As the majority of missense mutations do not confer resistance and the more accurate techniques require a great deal more computer time, it will almost certainly be worthwhile to adopt a “funnelled” approach. Here, the effect of a genetic mutation would be first predicted using a machine learning model and then those with a moderate probability of conferring resistance could be examined in more detail using a physics-based method. While an alchemical free energy method might appear the most obvious choice here, other important considerations include the usability and reproducibility of the method.

Ultimately, some combination of these (and possibly other) methods could be used to inform treatment decisions. Since a binary paradigm of resistant/susceptible prevails clinically, the sensitivity and specificity of any predictive method is more important than its quantitative accuracy and precision.

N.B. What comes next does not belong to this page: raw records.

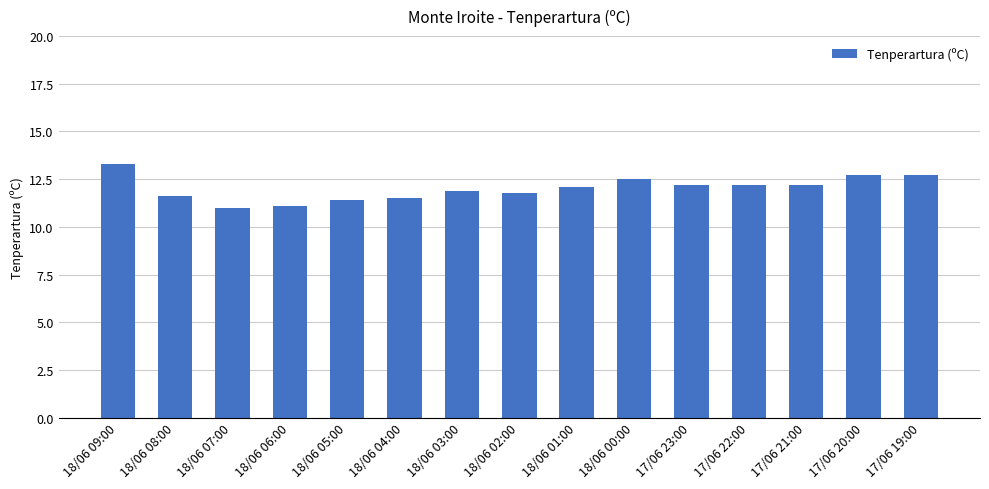

What is the label of the 2nd bar from the right?

17/06 20:00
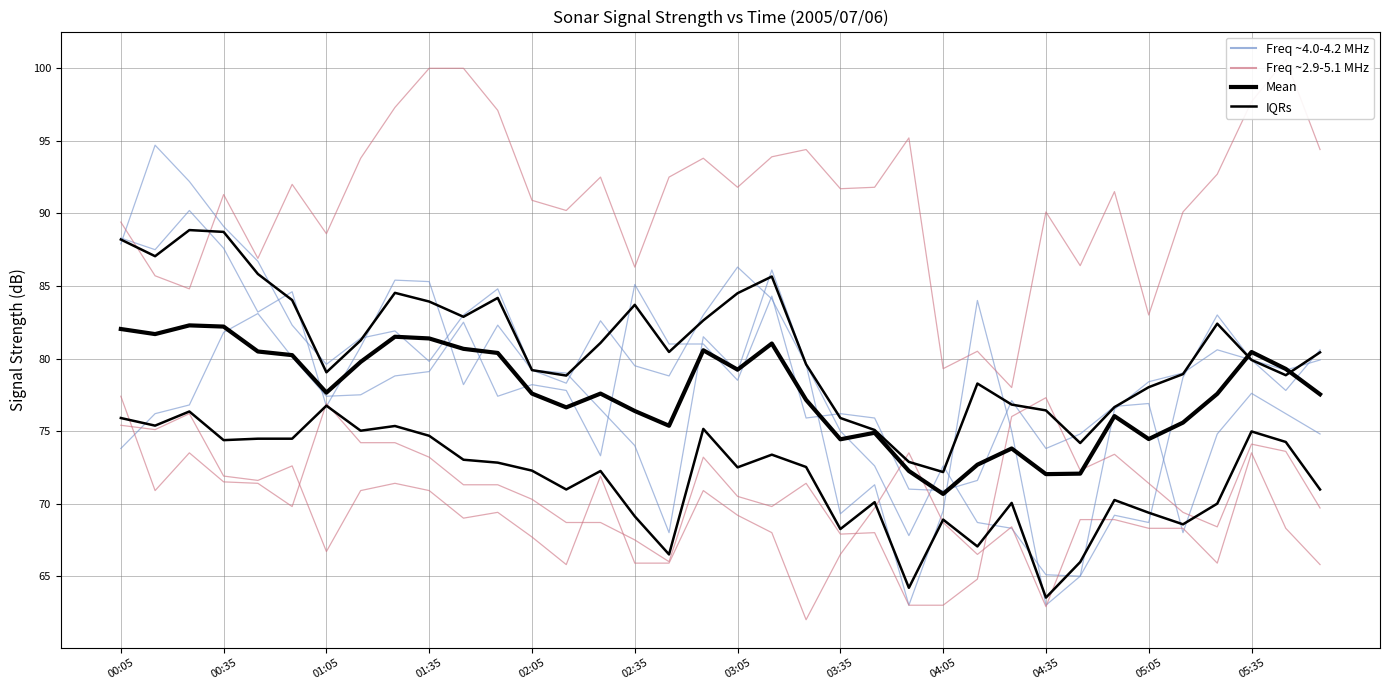

At which label does IQRs first exceed 72?

00:05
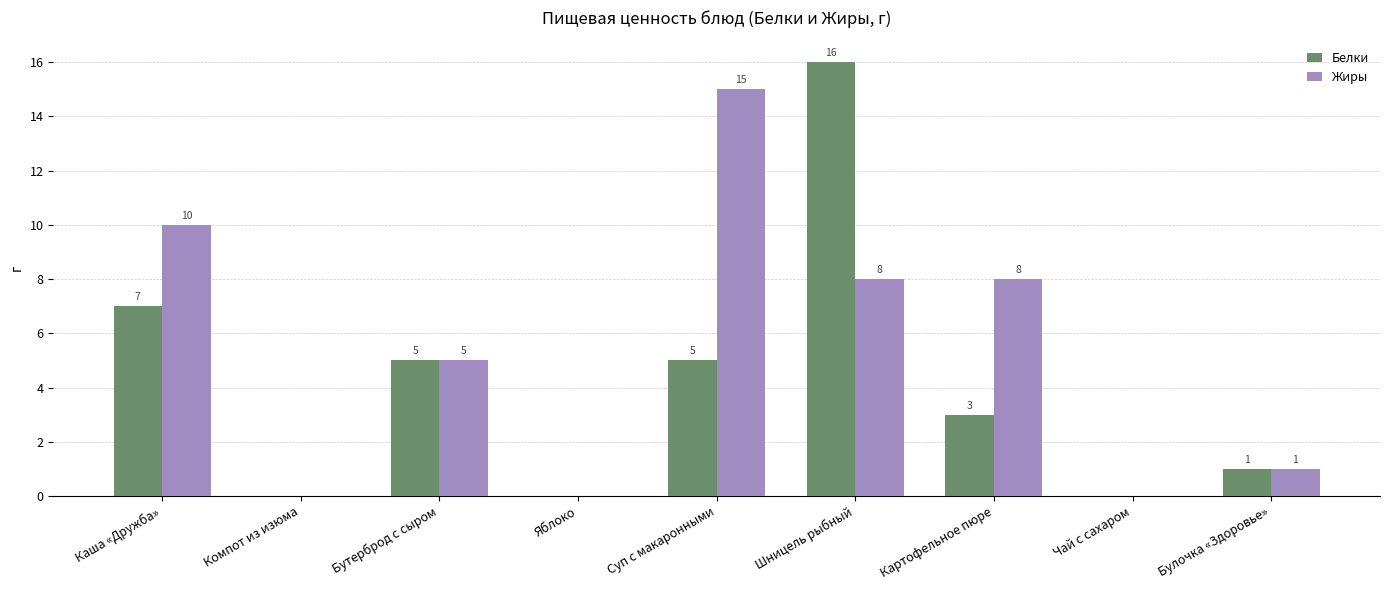

Between Каша «Дружба» and Суп с макаронными, which series saw the biggest shift?

Жиры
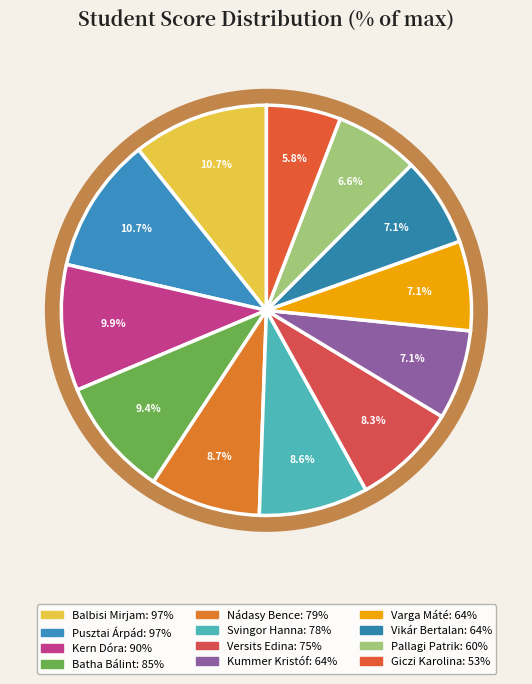

What percentage is the Giczi Karolina slice, to the nearest percent?

6%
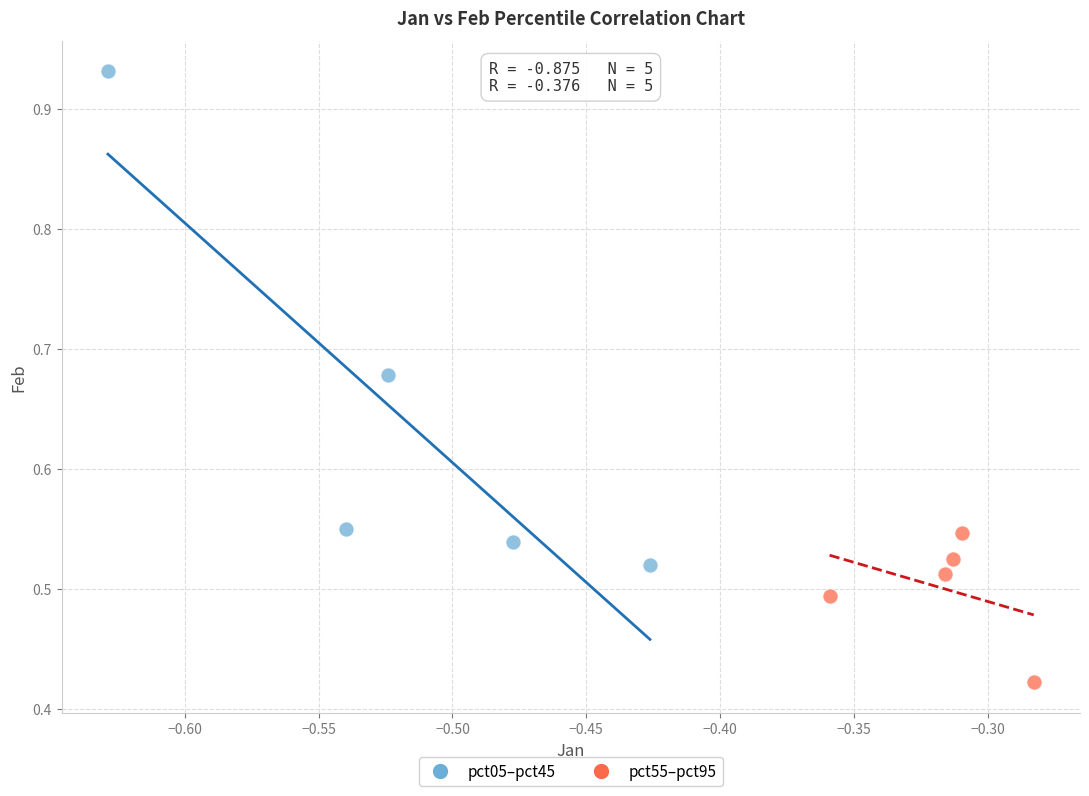

Which series contains the lowest Y value?

pct55–pct95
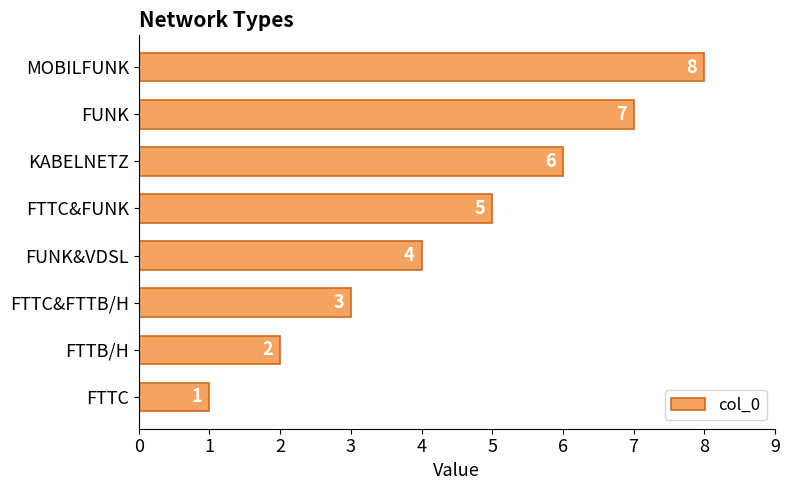

Count the values in the range 3 to 7.

5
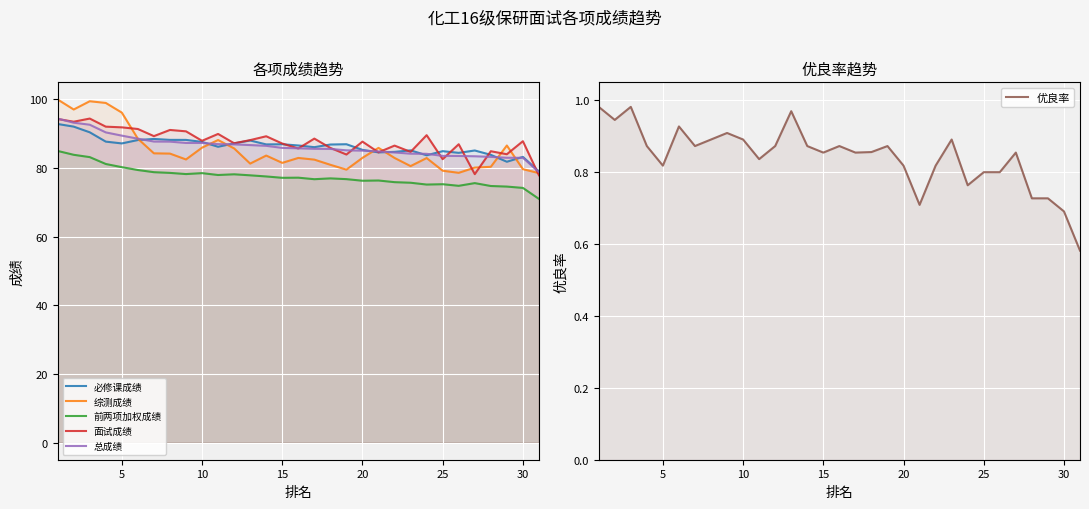

What is the maximum value for 优良率?

1.0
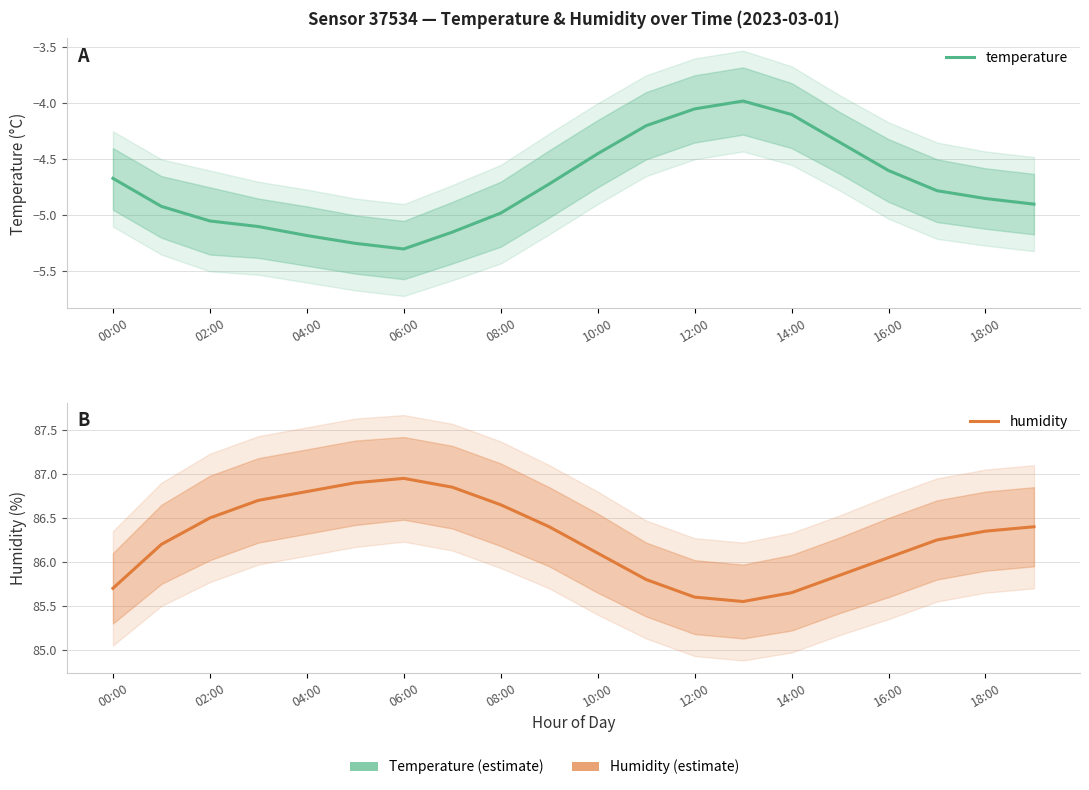

Where is the first local minimum for humidity?

13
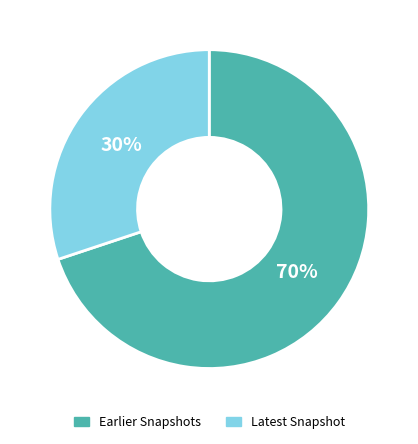

To the nearest percent, what is the difference between the largest and smallest slice percentages?

40%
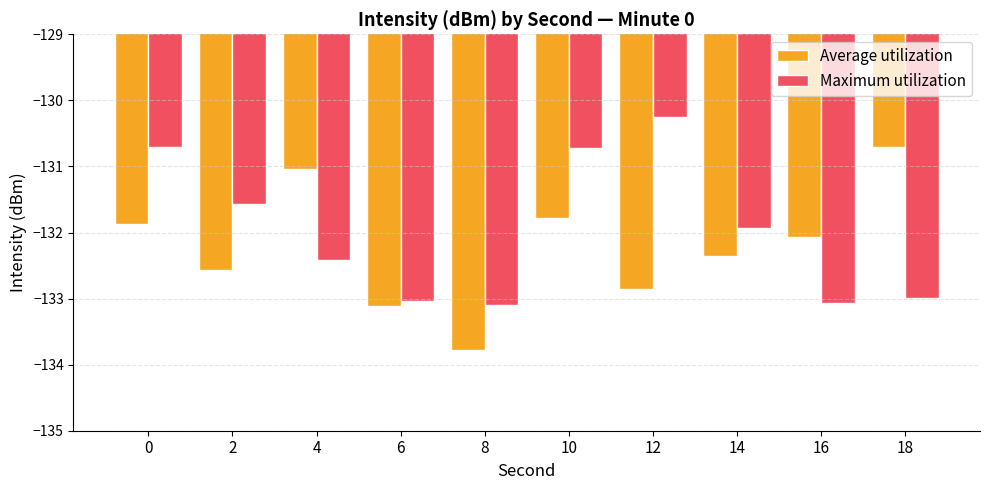

What is the average value of the Average utilization series?

-132.2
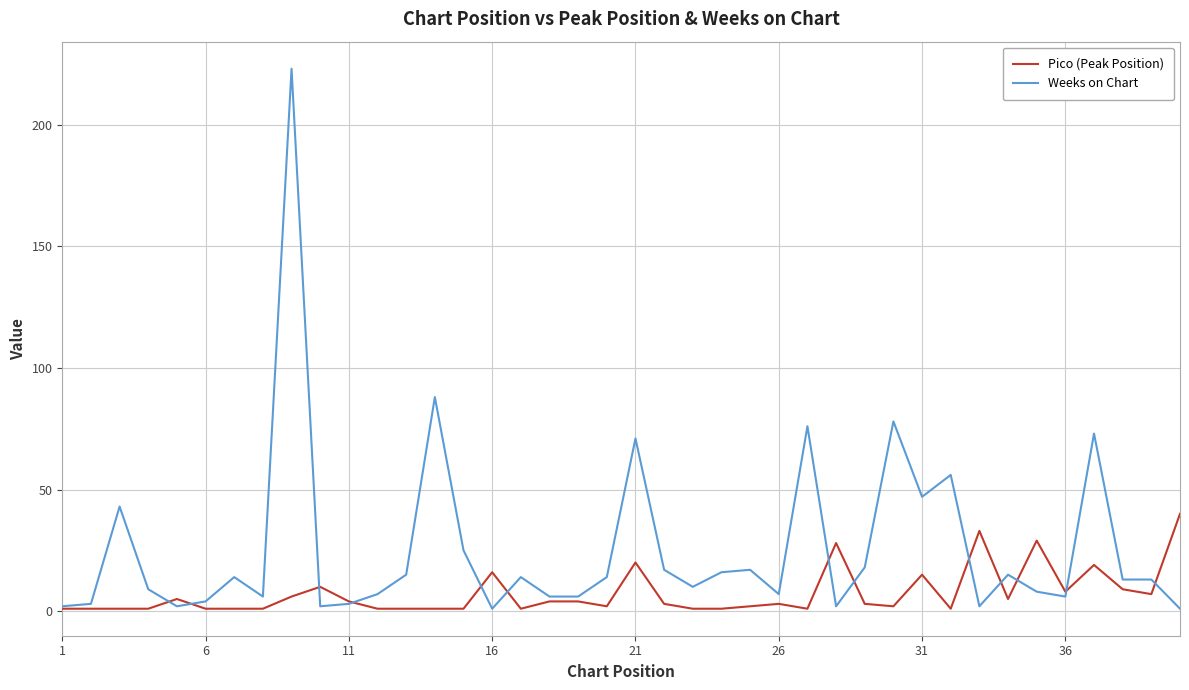

Which series has the largest range (max minus min)?

Weeks on Chart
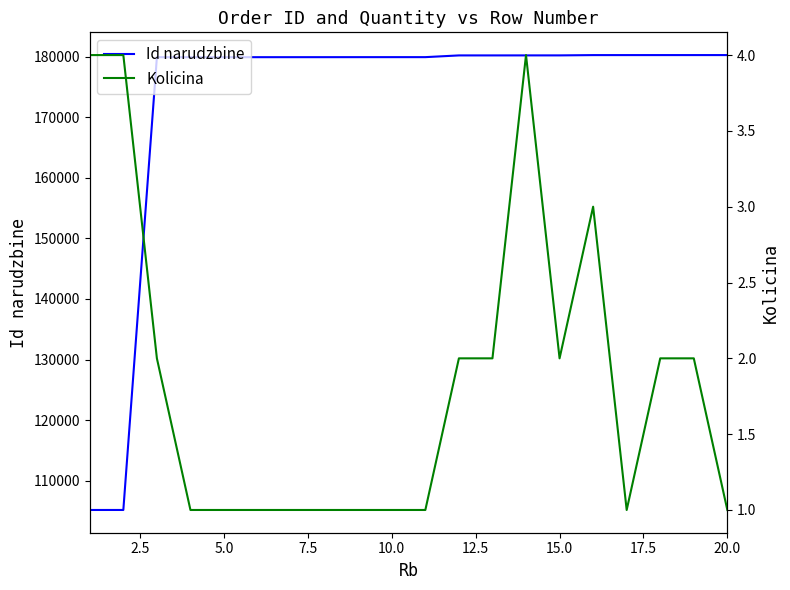

True or false: Kolicina and Id narudzbine intersect in this chart.

False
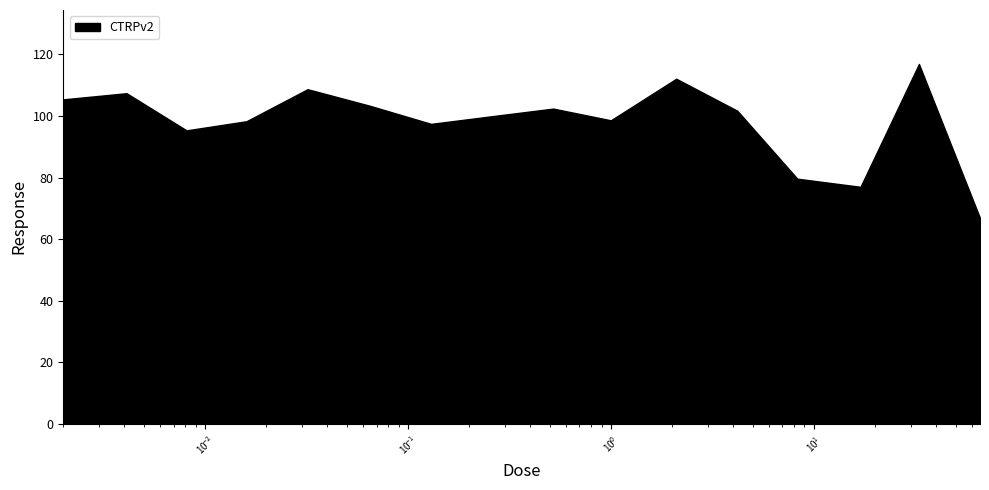

What is the maximum value shown in the chart?

116.9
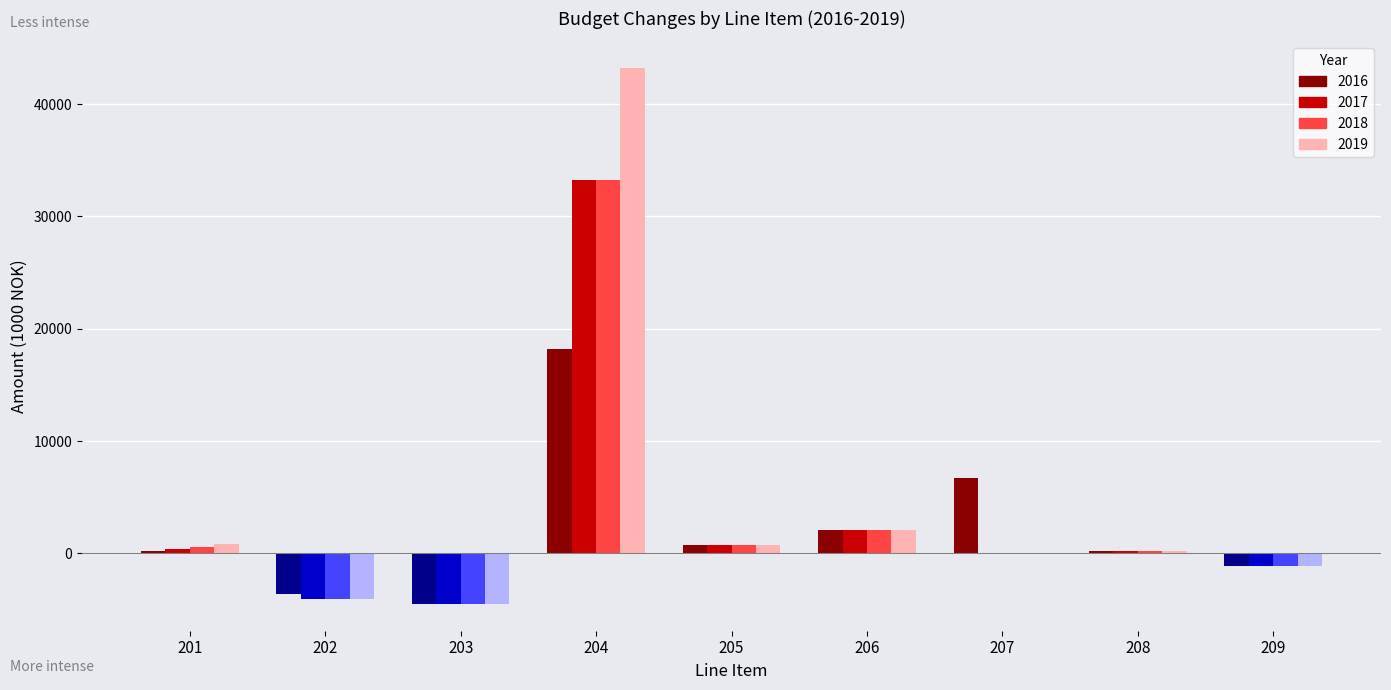

Which series changed the most between 201 and 202?

2019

Where the balance should be drawn will depend on clinical factors: in bacterial infection the priority is avoiding false negatives (resistant infections incorrectly predicted as susceptible) not only to improve treatment success but also to prevent the spread of antimicrobial resistance. When fewer treatment options are available (as in many cancers), one may wish instead to minimize false positives.

Important work also remains to be done to ensure that the definition of “resistant” matches that used clinically. This is difficult for human cancers, and so here the authors assume that any mutation which leads to a 10-fold or greater drop in affinity confers resistance. The situation is more tractable in clinical microbiology where minimum inhibitory concentrations are defined by international bodies for pathogen/antibiotic combinations and these can be used to inform a predictive method.[5]

Computational chemistry has primarily focused on aiding lead identification and optimization by calculating the binding free energy for small molecules, and minor modifications thereof, to a protein target. This work[1] suggests that applying the same methods to predict the effect of protein modifications (mutations) on small molecule binding could be more straightforward and, ultimately, perhaps more useful as it may allow the design of drugs that could withstand the evolution of resistance for longer. Happily, Aldeghi et al. also demonstrate that alchemical free energy workflows constructed using free parameters and open source computer codes perform as well as proprietary ones, which is encouraging for future research and translation. Stepping back, this work is yet another example of a philosophical dilemma that will increasingly face chemists as larger experimental data sets become more prevalent: should we apply deductive methods based on an understanding of the underlying physics and chemistry or should we instead use machine learning approaches to make inferences?